Sto leggendo in questi giorni Cigni selvatici, una specie di mattone di quasi settecento pagine fattomi avere da mio zio Luigi di Rimini, zio che per l'occasione si è speso in abbondanti dosi di elogi riguardo all'opera in questione. Io, in realtà, all'inizio ero piuttosto titubante, ma mi sono dovuto ricredere, il romanzo (in realtà è più un saggio, ma fa niente) è scritto benissimo ed è veramente interessante.

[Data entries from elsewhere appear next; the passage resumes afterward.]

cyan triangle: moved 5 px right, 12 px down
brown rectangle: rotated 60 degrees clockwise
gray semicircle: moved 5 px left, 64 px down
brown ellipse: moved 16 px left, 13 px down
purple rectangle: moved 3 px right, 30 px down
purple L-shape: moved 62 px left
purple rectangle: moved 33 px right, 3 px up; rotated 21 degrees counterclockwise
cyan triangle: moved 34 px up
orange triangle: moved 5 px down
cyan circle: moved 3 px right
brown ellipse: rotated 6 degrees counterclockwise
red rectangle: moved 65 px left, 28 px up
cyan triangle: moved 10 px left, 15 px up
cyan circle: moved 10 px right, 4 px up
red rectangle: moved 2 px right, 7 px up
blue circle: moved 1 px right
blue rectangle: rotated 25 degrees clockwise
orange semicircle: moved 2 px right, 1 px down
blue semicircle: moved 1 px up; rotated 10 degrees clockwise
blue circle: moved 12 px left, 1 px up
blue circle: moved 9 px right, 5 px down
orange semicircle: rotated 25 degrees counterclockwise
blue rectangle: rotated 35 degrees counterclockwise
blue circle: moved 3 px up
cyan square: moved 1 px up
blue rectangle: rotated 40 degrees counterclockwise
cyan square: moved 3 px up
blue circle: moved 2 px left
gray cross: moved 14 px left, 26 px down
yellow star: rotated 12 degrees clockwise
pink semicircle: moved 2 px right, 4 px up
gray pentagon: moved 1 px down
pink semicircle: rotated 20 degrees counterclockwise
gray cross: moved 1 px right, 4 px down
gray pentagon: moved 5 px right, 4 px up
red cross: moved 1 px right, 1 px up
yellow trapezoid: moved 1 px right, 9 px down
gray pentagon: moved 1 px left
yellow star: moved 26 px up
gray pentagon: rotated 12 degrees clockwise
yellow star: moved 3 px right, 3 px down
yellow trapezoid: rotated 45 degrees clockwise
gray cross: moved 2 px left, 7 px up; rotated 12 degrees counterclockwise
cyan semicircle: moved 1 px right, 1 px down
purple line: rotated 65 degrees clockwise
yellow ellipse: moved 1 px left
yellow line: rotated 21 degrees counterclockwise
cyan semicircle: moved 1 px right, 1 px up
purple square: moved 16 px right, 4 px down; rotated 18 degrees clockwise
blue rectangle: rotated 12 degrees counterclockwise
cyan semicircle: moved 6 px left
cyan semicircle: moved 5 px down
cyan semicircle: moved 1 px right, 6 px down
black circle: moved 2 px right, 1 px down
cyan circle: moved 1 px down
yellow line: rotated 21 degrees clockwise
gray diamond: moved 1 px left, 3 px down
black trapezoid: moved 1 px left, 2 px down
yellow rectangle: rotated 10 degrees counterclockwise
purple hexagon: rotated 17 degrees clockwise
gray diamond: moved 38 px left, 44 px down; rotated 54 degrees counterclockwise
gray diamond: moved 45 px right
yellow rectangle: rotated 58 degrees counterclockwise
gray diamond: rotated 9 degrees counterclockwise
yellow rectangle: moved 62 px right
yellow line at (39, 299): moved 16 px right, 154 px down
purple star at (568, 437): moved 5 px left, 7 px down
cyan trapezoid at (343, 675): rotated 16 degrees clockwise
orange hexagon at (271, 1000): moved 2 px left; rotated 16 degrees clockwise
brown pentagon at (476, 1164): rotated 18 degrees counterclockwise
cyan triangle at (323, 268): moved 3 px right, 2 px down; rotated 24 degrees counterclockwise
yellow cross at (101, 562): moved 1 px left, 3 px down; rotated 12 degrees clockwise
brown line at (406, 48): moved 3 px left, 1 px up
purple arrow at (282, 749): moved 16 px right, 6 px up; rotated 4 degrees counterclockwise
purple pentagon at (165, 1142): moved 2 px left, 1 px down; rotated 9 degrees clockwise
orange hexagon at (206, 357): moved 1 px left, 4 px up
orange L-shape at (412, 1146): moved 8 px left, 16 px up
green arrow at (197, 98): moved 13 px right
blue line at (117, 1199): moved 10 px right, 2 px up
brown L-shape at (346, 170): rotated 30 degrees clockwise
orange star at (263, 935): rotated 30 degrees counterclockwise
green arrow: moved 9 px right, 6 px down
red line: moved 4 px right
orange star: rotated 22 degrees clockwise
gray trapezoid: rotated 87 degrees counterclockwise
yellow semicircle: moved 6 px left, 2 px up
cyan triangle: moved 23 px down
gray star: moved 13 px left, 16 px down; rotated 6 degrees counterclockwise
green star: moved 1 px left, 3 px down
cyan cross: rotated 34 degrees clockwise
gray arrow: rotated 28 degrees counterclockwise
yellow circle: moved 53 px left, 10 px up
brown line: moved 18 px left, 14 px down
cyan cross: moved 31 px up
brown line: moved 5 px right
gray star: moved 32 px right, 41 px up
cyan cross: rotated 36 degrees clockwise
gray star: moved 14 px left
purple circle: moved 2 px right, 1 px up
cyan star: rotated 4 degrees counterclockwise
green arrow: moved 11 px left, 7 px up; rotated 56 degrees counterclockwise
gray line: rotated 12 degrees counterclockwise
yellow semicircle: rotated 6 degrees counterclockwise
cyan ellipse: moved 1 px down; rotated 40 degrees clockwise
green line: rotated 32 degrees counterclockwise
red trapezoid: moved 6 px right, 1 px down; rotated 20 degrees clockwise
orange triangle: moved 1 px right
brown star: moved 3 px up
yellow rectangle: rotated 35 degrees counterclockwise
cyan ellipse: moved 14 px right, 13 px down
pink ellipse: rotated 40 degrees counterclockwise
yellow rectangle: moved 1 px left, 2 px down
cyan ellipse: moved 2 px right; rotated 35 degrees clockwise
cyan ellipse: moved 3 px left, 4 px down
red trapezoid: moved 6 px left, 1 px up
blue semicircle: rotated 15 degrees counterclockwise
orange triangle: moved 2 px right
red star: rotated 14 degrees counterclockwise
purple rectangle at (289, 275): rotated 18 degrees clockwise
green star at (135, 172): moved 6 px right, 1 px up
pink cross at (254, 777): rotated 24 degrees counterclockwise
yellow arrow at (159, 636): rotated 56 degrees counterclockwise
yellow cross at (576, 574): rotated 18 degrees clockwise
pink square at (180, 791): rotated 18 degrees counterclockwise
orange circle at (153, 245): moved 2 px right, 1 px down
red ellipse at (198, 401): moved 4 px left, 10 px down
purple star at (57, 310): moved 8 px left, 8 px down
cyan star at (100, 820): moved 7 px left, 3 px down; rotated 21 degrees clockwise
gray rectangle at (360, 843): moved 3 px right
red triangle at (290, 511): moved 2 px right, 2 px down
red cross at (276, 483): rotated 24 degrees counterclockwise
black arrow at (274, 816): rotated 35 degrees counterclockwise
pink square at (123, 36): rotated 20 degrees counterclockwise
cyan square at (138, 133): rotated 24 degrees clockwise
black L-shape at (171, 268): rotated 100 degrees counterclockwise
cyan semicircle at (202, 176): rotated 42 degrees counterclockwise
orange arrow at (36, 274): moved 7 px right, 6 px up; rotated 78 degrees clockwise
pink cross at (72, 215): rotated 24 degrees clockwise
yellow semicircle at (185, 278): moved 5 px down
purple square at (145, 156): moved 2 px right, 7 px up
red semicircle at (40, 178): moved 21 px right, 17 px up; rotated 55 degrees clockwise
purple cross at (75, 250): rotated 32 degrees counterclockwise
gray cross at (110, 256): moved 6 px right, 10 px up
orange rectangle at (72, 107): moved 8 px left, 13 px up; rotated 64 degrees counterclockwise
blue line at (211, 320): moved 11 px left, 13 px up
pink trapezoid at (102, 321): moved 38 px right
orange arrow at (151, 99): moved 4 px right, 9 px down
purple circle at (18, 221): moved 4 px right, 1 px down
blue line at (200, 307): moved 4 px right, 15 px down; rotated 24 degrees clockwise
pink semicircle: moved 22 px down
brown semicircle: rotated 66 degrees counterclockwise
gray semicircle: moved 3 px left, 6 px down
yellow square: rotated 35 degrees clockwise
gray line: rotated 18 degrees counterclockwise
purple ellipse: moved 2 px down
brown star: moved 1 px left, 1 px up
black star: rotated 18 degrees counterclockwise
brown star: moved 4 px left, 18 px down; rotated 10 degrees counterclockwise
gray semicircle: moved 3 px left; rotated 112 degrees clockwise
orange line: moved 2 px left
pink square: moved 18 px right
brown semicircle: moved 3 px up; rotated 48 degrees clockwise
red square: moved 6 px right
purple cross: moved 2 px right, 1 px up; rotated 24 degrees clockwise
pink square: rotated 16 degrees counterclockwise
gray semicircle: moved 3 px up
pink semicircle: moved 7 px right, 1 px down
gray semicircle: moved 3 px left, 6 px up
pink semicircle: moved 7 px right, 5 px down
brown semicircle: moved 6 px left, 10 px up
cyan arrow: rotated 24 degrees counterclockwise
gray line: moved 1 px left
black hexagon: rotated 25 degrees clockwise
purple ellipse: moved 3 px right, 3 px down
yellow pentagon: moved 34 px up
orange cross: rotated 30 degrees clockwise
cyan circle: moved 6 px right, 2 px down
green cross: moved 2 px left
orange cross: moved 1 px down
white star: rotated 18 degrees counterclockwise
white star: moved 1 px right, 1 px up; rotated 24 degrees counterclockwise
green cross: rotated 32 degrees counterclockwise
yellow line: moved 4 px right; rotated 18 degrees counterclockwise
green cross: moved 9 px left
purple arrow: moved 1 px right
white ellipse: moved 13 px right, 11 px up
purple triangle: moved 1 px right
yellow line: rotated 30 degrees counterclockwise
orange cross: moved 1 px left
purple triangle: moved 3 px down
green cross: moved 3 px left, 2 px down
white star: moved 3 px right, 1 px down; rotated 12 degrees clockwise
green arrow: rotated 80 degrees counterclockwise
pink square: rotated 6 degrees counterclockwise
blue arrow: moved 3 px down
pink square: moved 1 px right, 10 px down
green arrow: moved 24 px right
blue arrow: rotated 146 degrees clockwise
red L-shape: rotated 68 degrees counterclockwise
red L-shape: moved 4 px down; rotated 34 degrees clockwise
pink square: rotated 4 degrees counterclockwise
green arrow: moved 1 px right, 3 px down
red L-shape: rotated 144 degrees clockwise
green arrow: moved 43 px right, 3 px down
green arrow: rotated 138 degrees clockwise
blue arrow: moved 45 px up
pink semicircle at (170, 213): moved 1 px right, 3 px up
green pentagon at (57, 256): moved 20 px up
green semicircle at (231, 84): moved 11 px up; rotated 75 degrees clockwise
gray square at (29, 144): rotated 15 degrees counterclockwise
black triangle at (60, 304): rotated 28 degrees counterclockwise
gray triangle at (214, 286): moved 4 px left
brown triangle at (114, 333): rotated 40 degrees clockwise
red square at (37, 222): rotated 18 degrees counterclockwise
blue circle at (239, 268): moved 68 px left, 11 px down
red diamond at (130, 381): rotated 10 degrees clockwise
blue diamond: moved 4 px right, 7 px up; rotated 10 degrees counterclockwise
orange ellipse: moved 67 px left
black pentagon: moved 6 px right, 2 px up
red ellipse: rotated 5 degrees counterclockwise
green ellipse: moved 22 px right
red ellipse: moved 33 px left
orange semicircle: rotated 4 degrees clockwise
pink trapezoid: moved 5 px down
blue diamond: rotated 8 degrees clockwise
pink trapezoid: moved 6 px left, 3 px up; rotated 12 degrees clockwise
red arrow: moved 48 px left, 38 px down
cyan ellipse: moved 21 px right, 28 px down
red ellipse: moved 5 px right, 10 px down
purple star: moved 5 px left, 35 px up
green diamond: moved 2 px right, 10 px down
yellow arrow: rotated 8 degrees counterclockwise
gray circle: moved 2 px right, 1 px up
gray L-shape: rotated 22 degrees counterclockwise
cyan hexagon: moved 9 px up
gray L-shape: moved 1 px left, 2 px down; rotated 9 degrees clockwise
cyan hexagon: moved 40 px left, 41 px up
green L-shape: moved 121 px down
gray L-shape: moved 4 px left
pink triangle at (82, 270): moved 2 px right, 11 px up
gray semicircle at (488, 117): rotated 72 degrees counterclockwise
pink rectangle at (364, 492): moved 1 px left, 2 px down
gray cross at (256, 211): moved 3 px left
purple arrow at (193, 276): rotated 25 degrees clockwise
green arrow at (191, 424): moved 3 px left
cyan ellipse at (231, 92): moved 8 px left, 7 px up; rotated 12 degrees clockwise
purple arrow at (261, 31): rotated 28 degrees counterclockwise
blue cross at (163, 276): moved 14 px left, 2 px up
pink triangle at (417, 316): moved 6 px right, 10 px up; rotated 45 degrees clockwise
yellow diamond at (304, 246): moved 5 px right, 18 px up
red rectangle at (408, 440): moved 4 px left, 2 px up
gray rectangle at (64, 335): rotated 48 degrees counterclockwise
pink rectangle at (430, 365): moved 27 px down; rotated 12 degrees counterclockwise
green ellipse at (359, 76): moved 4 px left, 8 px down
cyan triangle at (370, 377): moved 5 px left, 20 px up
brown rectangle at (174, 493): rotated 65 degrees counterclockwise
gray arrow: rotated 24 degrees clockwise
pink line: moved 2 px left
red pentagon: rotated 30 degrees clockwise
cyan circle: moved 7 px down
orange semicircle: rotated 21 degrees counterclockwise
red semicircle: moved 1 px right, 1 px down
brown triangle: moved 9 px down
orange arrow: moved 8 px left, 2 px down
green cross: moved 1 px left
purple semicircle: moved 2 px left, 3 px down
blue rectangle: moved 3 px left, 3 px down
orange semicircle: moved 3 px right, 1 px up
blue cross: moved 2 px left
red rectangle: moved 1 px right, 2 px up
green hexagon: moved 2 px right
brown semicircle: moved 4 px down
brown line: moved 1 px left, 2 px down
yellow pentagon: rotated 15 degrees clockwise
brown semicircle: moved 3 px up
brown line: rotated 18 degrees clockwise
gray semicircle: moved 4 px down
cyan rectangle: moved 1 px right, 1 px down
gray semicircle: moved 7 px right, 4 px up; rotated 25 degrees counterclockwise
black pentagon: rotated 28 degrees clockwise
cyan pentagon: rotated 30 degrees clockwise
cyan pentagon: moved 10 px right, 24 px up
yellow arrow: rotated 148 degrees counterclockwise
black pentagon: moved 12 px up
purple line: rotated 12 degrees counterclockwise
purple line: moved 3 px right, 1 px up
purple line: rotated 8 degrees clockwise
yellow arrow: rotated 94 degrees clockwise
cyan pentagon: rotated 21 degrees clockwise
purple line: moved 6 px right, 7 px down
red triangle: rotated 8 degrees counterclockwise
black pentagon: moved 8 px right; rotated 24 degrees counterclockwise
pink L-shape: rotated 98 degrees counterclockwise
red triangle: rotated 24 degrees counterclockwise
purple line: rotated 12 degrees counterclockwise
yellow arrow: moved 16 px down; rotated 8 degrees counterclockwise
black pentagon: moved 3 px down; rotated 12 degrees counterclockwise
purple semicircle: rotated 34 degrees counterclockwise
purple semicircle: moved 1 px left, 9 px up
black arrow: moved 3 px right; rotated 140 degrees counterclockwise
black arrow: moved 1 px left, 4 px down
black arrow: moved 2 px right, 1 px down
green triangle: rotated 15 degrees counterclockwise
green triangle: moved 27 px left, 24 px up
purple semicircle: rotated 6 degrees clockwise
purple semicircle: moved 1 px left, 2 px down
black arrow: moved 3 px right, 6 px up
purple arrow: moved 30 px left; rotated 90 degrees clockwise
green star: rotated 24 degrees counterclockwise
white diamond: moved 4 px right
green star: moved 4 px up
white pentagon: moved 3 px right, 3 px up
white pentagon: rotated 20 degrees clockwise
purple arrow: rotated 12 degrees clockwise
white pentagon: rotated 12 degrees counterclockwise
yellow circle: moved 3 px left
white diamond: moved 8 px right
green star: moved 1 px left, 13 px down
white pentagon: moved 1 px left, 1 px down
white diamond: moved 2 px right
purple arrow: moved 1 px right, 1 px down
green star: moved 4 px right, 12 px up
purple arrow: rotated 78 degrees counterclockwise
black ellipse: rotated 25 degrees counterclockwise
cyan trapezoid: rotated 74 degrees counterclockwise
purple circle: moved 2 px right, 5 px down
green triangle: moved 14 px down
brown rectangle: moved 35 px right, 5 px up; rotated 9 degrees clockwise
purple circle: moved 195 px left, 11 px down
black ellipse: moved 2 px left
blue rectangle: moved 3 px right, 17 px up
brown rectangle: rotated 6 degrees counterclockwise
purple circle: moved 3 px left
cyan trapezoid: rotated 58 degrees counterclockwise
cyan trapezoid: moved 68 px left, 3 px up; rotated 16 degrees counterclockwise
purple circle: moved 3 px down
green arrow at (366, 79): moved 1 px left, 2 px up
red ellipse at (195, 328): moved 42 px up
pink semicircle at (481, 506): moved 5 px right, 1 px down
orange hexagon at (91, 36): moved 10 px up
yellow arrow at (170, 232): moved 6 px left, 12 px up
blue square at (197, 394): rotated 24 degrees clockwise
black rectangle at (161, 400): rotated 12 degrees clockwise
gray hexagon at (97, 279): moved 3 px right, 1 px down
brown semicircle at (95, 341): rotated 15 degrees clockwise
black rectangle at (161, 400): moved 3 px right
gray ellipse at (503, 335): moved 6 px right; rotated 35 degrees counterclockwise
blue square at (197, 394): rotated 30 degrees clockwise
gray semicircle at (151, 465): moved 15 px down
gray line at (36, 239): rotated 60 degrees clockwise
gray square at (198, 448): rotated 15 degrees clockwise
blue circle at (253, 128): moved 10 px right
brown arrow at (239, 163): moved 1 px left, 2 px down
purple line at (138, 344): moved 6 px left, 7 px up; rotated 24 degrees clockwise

Nel capitolo in cui si parla di Mao Zedong, ad esempio, si dice che il noto dittatore, nel 1956, per realizzare il sogno di trasformare la Cina in una potenza economica, si fece venire il pallino dell'acciaio - lo definì il "maresciallo" dell'industria - e ordinò quindi di raddoppiarne la produzione, che passò da 5,35 milioni di tonnellate nel 1957 a 10,7 nel 1958, e per raggiungere questo risultato almeno un centinaio di milioni di contadini venne forzatamente dirottato dalla terra alle industrie siderurgiche. Nelle piazze di ogni paese vennero poi allestite fornaci in cui la gente doveva portare ogni oggetto d'acciaio che avesse in casa: tutto faceva brodo per raggiungere lo scopo. Quei cento milioni di contadini, però, rappresentavano la forza lavoro che produceva la maggior parte delle risorse alimentari del paese, e si possono facilmente immaginare le conseguenze di una tale scellerata decisione.
Altra mania di Mao era la sua antipatia per i passeri, che gli stavano sulle balle perché convinto che si mangiassero il grano. Ogni famiglia, quindi, aveva l'obbligo di sedersi con una certa frequenza all'aperto sbattendo con vigore qualsiasi oggetto metallico di cui fosse in possesso. Mao credeva così che i passeri, in tal modo spaventati, non avrebbero potuto appollaiarsi sui rami e sarebbero morti di stanchezza. Lo so, pure a me viene da ridere, ma questo è. Comunque sono quasi a metà, ancora circa quattrocento pagine e avrò finito. Poi magari vi racconterò altre chicche.
(L'ho buttata sull'ironico, come avrete notato, ma vi assicuro che nella Cina sotto la dittatura di Mao c'era ben poco da ridere.)